> Exercise description
A stretch of the entries below is to be set down exactly, running from the line with "For a GIS import: Dump" through the line with "Map reading. Convert", both included, and no other line.

> Stored data
▼

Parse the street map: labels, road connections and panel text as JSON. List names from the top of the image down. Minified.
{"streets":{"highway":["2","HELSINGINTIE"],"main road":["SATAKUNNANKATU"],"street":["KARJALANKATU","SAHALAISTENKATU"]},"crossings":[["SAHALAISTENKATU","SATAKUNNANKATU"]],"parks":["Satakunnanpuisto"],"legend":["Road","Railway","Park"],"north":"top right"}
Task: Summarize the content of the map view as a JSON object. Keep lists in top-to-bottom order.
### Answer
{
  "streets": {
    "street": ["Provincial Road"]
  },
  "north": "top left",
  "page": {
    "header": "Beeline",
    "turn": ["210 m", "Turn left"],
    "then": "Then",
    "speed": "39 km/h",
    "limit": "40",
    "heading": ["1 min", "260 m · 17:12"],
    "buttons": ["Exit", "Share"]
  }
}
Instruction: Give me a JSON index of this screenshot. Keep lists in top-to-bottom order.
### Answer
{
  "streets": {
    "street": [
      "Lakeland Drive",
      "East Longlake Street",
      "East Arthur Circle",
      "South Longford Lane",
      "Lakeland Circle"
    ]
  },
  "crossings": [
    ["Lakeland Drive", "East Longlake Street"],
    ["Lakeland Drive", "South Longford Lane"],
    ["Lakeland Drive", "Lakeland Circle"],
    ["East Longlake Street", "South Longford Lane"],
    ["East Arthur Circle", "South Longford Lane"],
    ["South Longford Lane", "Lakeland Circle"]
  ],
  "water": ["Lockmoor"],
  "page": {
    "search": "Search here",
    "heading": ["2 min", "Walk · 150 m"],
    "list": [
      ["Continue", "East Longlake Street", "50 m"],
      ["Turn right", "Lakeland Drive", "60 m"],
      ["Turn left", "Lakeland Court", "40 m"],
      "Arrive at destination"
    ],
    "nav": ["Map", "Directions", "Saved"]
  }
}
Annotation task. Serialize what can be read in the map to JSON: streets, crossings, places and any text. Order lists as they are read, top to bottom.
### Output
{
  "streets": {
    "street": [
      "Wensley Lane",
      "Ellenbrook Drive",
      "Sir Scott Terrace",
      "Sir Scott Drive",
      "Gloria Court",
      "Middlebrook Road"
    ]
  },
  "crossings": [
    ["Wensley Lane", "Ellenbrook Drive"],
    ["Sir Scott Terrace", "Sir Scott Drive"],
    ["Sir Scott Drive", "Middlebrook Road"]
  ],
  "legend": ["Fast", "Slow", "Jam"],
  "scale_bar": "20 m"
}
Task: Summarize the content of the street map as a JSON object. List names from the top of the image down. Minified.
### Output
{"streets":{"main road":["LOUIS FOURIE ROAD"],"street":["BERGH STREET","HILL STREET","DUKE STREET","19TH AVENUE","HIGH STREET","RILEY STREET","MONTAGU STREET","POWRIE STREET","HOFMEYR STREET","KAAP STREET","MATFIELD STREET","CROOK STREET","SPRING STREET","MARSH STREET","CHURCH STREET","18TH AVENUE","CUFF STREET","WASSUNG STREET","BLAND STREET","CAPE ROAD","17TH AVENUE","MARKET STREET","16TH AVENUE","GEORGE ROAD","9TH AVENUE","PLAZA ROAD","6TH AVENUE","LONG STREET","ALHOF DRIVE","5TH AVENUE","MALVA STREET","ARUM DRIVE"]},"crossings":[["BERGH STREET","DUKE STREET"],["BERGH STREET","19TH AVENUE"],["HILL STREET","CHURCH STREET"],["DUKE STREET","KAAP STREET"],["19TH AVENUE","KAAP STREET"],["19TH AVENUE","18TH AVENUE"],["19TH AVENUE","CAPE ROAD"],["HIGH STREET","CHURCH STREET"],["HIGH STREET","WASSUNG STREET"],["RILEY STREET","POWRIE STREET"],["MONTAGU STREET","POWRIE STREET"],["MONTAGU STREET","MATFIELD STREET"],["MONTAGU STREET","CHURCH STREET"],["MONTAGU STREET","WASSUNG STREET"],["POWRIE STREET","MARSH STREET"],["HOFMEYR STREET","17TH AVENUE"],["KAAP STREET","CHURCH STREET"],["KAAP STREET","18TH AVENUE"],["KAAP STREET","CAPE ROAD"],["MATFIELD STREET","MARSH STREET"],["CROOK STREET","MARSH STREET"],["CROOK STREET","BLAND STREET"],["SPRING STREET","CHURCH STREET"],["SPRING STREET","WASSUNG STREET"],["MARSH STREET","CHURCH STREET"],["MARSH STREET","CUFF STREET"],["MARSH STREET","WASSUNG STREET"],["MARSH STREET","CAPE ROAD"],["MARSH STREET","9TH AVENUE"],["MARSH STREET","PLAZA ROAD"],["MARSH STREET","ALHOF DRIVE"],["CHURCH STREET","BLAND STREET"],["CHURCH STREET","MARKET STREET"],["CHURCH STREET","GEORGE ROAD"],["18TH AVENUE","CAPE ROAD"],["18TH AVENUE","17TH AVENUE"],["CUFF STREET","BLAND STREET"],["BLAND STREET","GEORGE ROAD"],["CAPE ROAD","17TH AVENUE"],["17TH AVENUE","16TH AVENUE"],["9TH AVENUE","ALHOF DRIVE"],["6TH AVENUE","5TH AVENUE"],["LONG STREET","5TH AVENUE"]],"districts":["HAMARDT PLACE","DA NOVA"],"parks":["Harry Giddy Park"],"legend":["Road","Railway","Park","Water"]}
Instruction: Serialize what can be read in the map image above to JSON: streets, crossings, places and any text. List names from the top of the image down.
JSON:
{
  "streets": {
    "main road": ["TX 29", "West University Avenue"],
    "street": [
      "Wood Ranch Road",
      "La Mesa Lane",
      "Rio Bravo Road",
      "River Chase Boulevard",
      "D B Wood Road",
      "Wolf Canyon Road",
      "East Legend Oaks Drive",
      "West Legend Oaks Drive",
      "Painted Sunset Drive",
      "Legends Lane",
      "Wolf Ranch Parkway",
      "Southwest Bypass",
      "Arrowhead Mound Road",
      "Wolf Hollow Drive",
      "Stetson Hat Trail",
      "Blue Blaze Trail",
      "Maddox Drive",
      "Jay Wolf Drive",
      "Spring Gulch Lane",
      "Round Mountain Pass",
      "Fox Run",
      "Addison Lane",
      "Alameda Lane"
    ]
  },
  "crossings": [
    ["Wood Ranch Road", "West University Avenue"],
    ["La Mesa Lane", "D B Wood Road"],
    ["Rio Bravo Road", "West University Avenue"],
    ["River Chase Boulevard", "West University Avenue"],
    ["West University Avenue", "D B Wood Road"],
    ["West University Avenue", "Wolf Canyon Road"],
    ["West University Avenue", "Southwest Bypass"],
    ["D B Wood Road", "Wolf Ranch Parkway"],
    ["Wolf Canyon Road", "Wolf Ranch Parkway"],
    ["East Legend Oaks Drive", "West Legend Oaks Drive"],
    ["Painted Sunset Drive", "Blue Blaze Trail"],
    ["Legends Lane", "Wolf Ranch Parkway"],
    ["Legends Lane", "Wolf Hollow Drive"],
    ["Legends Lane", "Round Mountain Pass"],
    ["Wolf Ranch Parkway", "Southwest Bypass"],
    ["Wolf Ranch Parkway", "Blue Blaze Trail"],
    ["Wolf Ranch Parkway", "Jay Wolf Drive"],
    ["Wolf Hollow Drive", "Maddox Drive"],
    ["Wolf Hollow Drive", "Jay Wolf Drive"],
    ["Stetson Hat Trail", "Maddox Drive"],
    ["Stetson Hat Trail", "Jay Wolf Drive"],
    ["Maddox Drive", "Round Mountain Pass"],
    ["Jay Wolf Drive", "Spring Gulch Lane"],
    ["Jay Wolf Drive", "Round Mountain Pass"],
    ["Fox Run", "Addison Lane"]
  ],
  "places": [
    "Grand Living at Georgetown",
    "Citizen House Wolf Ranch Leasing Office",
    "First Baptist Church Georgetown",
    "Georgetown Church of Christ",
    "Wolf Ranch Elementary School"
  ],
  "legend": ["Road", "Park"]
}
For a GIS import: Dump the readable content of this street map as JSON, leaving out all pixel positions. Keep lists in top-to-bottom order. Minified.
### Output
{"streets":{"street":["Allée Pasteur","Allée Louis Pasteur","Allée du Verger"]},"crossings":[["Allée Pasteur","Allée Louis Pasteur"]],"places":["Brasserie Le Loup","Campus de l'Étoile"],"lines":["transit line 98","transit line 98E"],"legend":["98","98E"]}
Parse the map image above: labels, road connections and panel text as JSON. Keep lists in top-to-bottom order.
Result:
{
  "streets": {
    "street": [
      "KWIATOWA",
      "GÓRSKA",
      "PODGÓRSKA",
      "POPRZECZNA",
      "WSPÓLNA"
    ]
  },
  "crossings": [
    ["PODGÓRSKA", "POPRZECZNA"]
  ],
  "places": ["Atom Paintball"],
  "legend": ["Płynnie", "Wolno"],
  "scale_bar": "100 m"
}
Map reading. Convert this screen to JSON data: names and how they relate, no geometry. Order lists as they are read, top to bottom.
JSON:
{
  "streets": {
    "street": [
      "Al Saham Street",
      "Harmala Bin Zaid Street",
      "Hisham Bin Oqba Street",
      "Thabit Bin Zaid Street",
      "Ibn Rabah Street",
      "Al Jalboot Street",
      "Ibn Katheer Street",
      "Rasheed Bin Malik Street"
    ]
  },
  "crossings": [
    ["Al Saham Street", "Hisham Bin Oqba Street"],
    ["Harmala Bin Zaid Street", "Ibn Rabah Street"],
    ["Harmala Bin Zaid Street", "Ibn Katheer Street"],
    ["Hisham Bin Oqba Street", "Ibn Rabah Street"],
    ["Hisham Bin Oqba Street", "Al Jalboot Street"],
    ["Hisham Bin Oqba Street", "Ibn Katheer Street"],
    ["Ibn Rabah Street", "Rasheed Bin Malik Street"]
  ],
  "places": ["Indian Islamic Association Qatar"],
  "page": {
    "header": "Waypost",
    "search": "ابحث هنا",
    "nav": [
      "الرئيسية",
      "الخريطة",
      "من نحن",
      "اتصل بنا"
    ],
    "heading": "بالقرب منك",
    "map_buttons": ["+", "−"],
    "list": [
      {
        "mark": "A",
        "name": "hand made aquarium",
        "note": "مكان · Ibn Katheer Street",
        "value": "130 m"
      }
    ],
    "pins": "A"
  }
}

▲

> Solution to the problem
For a GIS import: Dump the readable content of this street map as JSON, leaving out all pixel positions. Keep lists in top-to-bottom order. Minified.
### Output
{"streets":{"street":["Allée Pasteur","Allée Louis Pasteur","Allée du Verger"]},"crossings":[["Allée Pasteur","Allée Louis Pasteur"]],"places":["Brasserie Le Loup","Campus de l'Étoile"],"lines":["transit line 98","transit line 98E"],"legend":["98","98E"]}
Parse the map image above: labels, road connections and panel text as JSON. Keep lists in top-to-bottom order.
Result:
{
  "streets": {
    "street": [
      "KWIATOWA",
      "GÓRSKA",
      "PODGÓRSKA",
      "POPRZECZNA",
      "WSPÓLNA"
    ]
  },
  "crossings": [
    ["PODGÓRSKA", "POPRZECZNA"]
  ],
  "places": ["Atom Paintball"],
  "legend": ["Płynnie", "Wolno"],
  "scale_bar": "100 m"
}
Map reading. Convert this screen to JSON data: names and how they relate, no geometry. Order lists as they are read, top to bottom.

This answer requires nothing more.